Asymptotic properties of MLEs Are there any relationship between the asymptotic properties of MLEs (assuming that the regularity conditions hold)? 
I mean, once I know that the MLE for $\tau(\theta)$ is asymptotically efficient and asymptotically normally distributed, how can I explain why $\tau(\hat{\theta})$ converges in probability to $\tau(\theta)$? Which results should I use to prove this convergence?
 A: There is a separate proof concerning the consistency of the mle but if you take the asymptotic normality for granted, that is if you want to start from:
$$\sqrt{n} \left(\hat{\theta} - \theta \right) \xrightarrow{D} N \left(0, I(\theta)^{-1} \right)$$
(and similarly for a function of $\theta$ under the Delta method), you can just use the fact that the variance of $\hat{\theta}$ goes to zero under the regularity conditions on the Fisher Information, namely that it exists and that it is bounded.

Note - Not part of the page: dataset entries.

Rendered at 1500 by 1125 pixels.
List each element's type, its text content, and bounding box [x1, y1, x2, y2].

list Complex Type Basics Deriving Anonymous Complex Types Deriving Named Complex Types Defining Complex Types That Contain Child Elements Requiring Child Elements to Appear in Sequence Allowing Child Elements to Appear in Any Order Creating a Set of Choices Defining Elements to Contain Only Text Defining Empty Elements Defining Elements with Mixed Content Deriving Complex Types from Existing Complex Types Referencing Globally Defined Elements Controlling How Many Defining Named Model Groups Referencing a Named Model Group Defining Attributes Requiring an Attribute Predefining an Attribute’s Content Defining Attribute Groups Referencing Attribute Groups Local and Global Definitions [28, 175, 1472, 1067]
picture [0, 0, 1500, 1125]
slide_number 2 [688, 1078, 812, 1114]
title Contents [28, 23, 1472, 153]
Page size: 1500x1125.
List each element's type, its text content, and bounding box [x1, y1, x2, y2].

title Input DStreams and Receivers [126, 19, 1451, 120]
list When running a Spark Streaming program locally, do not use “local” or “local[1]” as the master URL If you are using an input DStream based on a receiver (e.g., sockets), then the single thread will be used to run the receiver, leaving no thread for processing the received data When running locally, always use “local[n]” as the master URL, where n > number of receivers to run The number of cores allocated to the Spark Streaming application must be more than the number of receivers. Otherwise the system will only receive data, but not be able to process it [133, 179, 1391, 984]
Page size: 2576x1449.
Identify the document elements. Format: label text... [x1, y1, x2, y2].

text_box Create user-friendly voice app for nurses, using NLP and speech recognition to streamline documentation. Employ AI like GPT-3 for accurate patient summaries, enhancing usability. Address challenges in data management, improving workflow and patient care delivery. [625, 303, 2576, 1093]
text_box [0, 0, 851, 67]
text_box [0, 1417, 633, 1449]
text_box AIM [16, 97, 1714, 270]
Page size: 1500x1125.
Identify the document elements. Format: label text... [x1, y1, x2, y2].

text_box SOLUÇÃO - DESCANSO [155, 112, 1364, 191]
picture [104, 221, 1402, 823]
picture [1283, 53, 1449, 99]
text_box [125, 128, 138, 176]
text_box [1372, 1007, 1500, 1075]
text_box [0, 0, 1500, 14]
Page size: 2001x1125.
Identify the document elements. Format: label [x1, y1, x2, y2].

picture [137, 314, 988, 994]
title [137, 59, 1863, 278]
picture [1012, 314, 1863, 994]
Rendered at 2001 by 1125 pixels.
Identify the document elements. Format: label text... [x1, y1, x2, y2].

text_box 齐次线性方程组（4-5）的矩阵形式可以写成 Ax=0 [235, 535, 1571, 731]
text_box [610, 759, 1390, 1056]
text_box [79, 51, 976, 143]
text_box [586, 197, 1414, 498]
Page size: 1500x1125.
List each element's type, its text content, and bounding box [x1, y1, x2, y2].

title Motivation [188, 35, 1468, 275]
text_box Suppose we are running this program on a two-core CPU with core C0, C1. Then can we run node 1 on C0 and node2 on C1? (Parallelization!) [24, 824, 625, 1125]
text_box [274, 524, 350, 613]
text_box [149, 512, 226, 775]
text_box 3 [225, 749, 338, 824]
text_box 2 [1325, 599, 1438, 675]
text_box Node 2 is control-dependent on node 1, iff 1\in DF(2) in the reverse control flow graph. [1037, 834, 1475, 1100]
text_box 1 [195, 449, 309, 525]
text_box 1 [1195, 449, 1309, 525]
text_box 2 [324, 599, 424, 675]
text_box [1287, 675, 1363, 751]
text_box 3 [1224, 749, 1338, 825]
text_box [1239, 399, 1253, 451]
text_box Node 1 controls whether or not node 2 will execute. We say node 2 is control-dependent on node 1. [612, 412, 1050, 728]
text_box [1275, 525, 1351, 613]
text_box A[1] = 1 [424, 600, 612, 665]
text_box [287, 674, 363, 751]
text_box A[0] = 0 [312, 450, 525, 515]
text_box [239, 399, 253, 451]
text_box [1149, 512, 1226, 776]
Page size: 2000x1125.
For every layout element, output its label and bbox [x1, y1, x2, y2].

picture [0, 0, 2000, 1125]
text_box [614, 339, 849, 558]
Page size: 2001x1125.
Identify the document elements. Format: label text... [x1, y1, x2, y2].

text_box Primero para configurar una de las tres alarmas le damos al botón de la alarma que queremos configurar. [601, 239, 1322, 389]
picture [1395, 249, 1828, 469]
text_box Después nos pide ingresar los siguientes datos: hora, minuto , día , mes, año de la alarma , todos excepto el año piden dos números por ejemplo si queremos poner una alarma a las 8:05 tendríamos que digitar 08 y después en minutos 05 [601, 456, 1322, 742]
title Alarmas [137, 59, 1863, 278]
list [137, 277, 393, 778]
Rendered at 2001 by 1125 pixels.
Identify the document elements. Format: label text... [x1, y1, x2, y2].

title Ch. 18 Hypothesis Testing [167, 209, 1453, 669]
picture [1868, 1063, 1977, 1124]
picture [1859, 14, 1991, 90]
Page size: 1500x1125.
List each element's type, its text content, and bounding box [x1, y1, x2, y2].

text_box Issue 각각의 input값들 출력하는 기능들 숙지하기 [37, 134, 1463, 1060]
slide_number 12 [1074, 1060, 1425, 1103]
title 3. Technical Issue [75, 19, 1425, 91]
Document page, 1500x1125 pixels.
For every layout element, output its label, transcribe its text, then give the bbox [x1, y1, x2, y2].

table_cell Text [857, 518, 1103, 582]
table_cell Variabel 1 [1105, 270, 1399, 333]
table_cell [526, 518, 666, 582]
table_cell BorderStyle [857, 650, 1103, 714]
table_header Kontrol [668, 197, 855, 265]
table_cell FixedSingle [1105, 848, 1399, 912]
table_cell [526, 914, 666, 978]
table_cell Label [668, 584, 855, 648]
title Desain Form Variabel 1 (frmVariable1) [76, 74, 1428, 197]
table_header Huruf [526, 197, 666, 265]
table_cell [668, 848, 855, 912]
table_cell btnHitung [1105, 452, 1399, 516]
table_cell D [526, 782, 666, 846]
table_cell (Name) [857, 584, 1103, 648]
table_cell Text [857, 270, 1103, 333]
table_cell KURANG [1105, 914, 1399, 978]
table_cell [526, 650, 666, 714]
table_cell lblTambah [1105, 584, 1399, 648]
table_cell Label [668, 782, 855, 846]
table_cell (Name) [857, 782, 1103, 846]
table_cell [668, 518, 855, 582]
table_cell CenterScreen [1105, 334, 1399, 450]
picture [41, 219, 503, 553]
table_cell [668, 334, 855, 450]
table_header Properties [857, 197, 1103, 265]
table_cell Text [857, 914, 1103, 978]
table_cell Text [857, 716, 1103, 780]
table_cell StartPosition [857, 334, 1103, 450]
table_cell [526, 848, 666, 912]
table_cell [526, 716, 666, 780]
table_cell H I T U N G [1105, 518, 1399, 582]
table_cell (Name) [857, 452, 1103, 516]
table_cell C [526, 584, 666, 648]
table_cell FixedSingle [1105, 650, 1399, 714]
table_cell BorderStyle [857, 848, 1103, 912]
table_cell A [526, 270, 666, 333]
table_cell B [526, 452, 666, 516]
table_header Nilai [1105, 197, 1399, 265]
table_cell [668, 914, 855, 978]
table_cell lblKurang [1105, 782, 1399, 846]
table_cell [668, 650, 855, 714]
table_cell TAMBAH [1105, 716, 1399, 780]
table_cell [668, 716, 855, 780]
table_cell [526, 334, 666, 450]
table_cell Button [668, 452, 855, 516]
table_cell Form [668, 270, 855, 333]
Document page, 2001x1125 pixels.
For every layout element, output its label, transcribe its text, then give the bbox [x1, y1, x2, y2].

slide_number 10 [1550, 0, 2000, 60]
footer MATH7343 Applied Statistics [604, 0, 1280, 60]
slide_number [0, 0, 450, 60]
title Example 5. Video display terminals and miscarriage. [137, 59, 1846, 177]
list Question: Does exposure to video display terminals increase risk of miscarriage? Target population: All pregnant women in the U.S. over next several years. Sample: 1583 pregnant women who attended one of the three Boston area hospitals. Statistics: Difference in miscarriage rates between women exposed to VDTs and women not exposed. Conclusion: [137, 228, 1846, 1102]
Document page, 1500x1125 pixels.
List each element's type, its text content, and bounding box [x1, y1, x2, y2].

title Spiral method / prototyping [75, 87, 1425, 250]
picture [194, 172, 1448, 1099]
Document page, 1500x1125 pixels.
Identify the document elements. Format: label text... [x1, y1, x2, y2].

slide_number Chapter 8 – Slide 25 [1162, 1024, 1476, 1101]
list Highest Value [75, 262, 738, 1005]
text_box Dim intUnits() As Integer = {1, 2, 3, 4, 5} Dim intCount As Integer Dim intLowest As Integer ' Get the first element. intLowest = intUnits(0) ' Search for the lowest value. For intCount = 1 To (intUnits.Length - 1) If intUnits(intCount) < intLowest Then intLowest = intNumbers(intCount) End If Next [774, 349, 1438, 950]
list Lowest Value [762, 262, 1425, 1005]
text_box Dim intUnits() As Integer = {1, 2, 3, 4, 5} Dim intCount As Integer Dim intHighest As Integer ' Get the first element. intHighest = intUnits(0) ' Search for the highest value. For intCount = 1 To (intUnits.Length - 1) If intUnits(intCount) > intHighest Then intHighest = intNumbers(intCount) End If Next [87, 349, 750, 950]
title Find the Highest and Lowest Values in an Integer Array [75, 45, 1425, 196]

Since mean-squared error consistency implies convergence in probability, you are done.
The original proof of consistency relies on Jensen's inequality to show that the true parameter asymptotically maximizes the likelihood. Then since the mle is itself a maximizer, under some regularity conditions it can be shown that it will be arbitrarily close to the true parameter as the sample grows larger.
A: To generalize a bit from MLEs to general asymptotic normality results, if you know that
$$
\sqrt{n}(\hat\theta_n-\theta)\to_d N(0,Avar(\hat\theta_n))
$$
it generally follows that
$$
\sqrt{n}(\hat\theta_n-\theta)=\mathcal{O}_p(1)
$$
and thus 
$$
\hat\theta_n-\theta=\mathcal{O}_p(n^{-1/2})=o_p(1)
$$
so that 
$$
\hat\theta_n\to_p\theta
$$
So if you have proven asymptotic normality, you have also proven consistency. (In the case of some proofs like exactly the MLE case, you must however take care to avoid circular reasoning, as proofs of asymptotic normality of the MLE assume consistency as a preliminary result.)